I liked her a lot. I hoped everyone else would feel the same. And I hoped that she really was better at preaching than she thought.

“C isn’t so bad. It’s average, right?”

“Yes,” she said, pouring steaming water into mugs and setting one in front of me before sitting down on a kitchen stool, “but when Philip Clarkson is your dad, people expect you to be quite a bit better than average. Did you know that two of my dad’s sermons were on the syllabus of my second-year preaching course at seminary?” She raised her eyebrows to emphasize her point.

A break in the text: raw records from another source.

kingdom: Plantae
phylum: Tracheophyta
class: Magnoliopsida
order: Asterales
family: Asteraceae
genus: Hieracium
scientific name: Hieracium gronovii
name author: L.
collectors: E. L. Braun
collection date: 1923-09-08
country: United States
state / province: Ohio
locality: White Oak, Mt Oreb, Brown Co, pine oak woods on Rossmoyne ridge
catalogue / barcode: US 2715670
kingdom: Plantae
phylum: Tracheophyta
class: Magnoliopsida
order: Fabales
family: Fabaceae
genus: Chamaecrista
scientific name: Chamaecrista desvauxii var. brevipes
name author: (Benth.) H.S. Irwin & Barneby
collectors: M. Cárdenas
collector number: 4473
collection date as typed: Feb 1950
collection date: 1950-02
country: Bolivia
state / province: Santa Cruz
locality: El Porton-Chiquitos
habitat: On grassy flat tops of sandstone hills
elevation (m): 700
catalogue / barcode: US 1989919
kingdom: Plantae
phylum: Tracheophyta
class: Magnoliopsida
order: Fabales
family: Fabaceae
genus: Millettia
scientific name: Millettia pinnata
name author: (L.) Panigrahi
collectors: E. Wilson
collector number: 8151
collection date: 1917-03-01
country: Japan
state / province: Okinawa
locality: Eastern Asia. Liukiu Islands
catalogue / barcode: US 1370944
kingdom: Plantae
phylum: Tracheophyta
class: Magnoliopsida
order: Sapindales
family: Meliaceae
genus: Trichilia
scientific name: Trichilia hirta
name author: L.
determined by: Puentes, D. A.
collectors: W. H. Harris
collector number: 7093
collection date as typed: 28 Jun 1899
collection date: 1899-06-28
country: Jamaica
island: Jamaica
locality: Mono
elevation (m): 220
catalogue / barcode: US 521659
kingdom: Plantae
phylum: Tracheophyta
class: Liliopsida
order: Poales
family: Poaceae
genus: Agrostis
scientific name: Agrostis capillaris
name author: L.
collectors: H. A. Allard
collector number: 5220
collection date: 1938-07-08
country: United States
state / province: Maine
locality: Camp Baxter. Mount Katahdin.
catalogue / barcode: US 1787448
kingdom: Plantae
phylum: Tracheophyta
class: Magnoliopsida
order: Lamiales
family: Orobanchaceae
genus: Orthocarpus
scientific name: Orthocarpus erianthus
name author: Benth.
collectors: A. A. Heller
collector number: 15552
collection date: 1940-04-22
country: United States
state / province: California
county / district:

“I can see where that could be a little daunting. But I don’t think anyone in New Bern is expecting you to be like your—” I stopped myself, thinking about our meeting and how thrilled the board had been at the prospect of having an offspring of Philip Clarkson in our pulpit. “You’ll be fine. Of course you’re nervous. Your first sermon in your new church is bound to induce a few butterflies.”

“A few,” Philippa said with a wry smile. “And the timing only adds to the pressure. At Christmas, people expect to hear a sermon that will elicit tears of joy, peals of laughter, banish all doubts, and jolt them into a deep and spiritual renewal that will last … oh, at least until Easter.” She laughed.

“I’m not saying that there’s absolutely no possibility that my sermon will elicit that sort of response but, if it does … it won’t be because of me. Know what I mean?”

She scooped two spoonfuls of sugar into her teacup and stirred. “A Christmas miracle. That’s what I need.”